Puisque la sculpture a ce don de provoquer le mouvement par le biais d’un objet inanimé et fixe d’autant plus qu’elle est la source d’une précision d’orfèvre, Call me by your name se regarde par le prisme d’un dynamisme qui repose justement sur une mise en scène millimétrée, à l’assaut du moindre détail capable de faire basculer la vie des personnages. Tout concorde vers l’harmonie, elle-même recherchée par les deux amants, du petit village d’à côté (où ils aiment se balader) jusqu’aux caresses en cachette en passant par les signaux d’un sentiment qui a peur d’être dévoilé. Cette histoire, même si elle est cachée, est pourvue de vitalité et filmée de toute part. Le raffinement de l’œuvre n’a d’égale que sa fascination constante pour l’illumination cloisonnée des sentiments. Et quand ils éclatent au grand jour, lorsque ces sentiments sont devenus une vérité pour eux, la grande adresse du film est de ne pas tomber dans un romantisme brusquement interloqué, mais justement de sauvegarder chaque souffle, chaque baiser, chaque caresse pour que la nature, et le spectateur, embrassent cette histoire.
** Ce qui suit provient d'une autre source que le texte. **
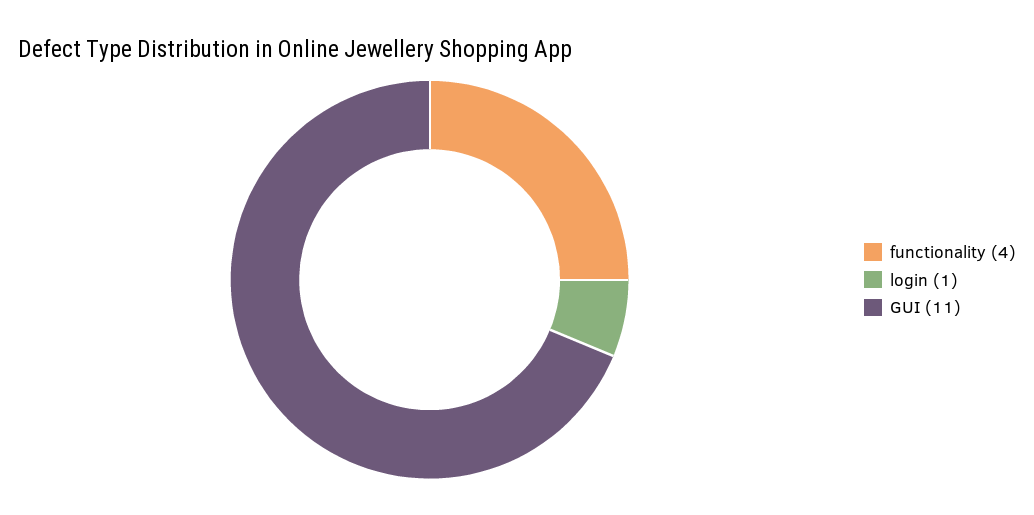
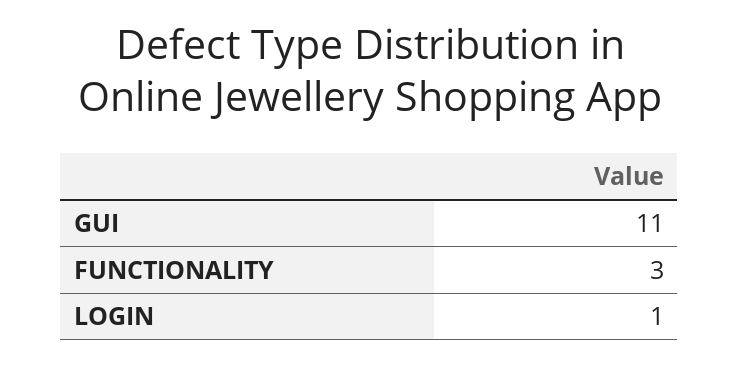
functionality: 4 -> 3

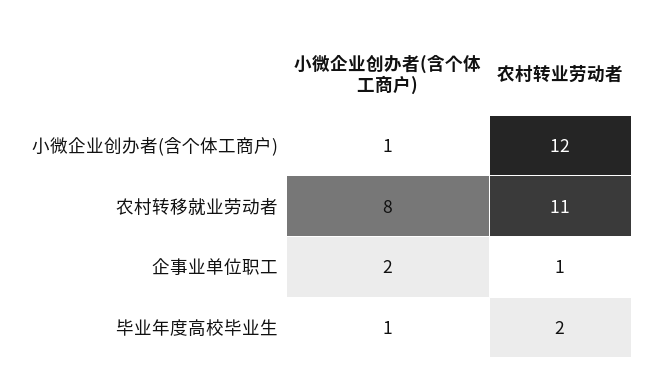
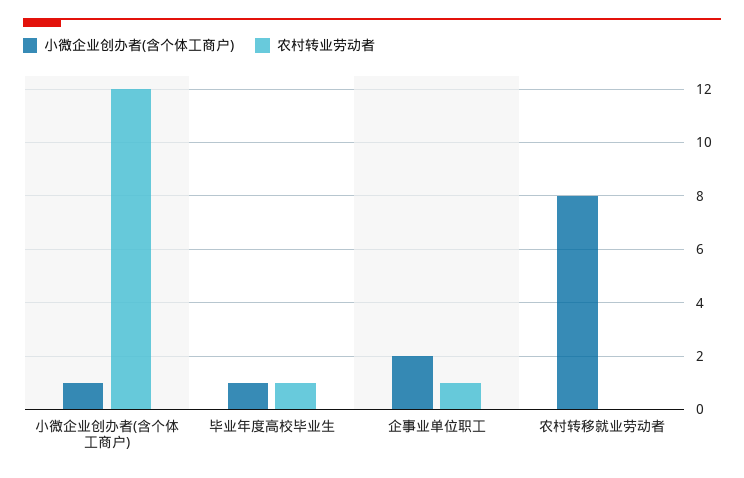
农村转业劳动者, 农村转移就业劳动者: 11 -> 0
农村转业劳动者, 毕业年度高校毕业生: 2 -> 1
C’est le sens du monologue du père d’Elio dans la dernière partie du film : au même titre que le spectateur, il a été le témoin d’une chance ; et quelle chance que celle d’un premier amour !
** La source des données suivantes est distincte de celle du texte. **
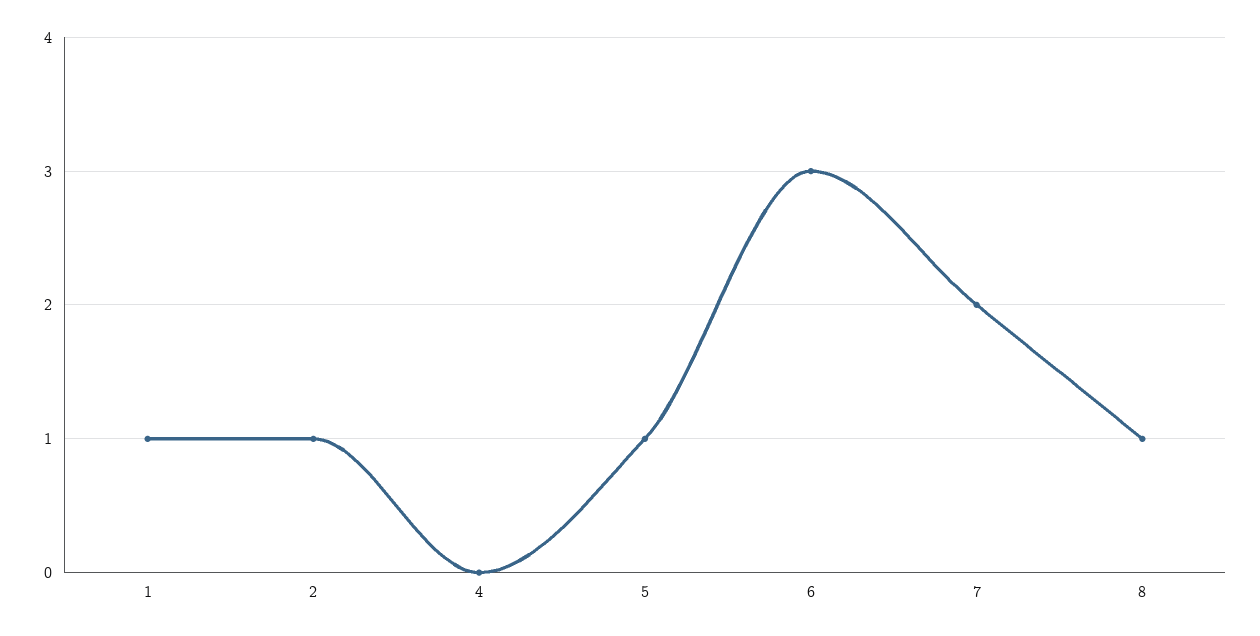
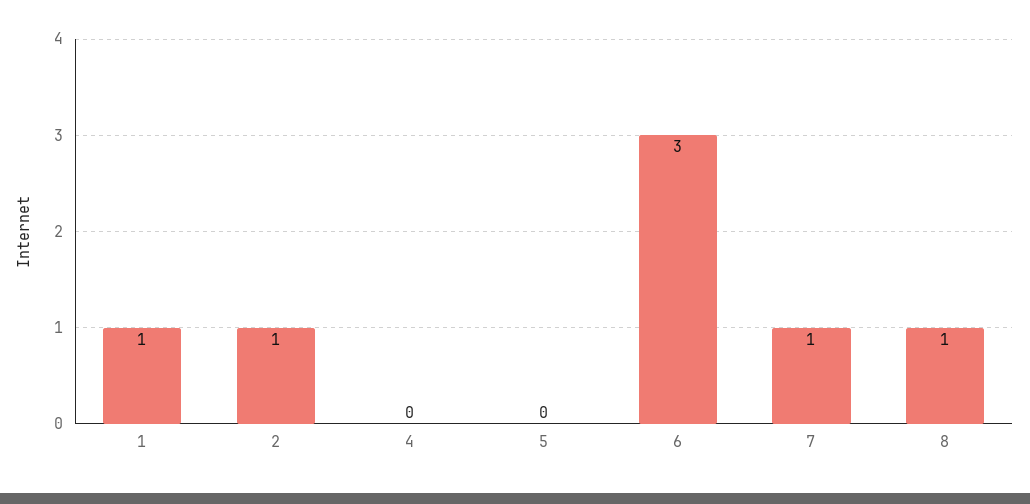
5: 1 -> 0
7: 2 -> 1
Les corps manquent aux émotions, ou le contraire, on ne sait plus trop : c’est une échappée belle et un souvenir éveillé. Quand Elio et Oliver s’aiment, et quand ils le montrent face caméra, c’est la promesse d’une évasion aussi vive que la douleur qui en découle, mais aussi d’un souvenir. L’étrangeté de Call me by your name est de s’adresser non seulement comme une histoire du temps présent, mais aussi comme un souvenir qui se cherche, d’où la recherche constante des détails : il s’agit effectivement de capter l’instant tout lui conférant une certaine malléabilité (plan-séquence, plans fixes, longues focales…). Le jeu des sentiments – car il est parfois question d’amusement et de plaisir au détour d’un flirt avec une femme – est aussi le jeu des corps qui gravitent autour du temps qui passe. C’est bouleversant, car le sentiment d’aimer au présent est aussi immense que celui de l’amour nostalgique. Et comment ne pas retourner dans un décor aussi gigantesque que celui-ci ? Et comment ne pas se remémorer une telle histoire, et ses détails les plus croustillants ?

Autant un fragment d’un discours amoureux qu’un songe des jours d’été, Call me by your name signe la fusion – ou plutôt le triomphe – des corps et des sentiments grâce à la posture ô combien raffinée de Luca Guadagnino. Par l’émotion qu’il procure pendant et après la projection, impossible de ressortir indemne d’une telle expérience, aussi courte et intense soit-elle ; comme un premier amour et les souvenirs qui demeurent.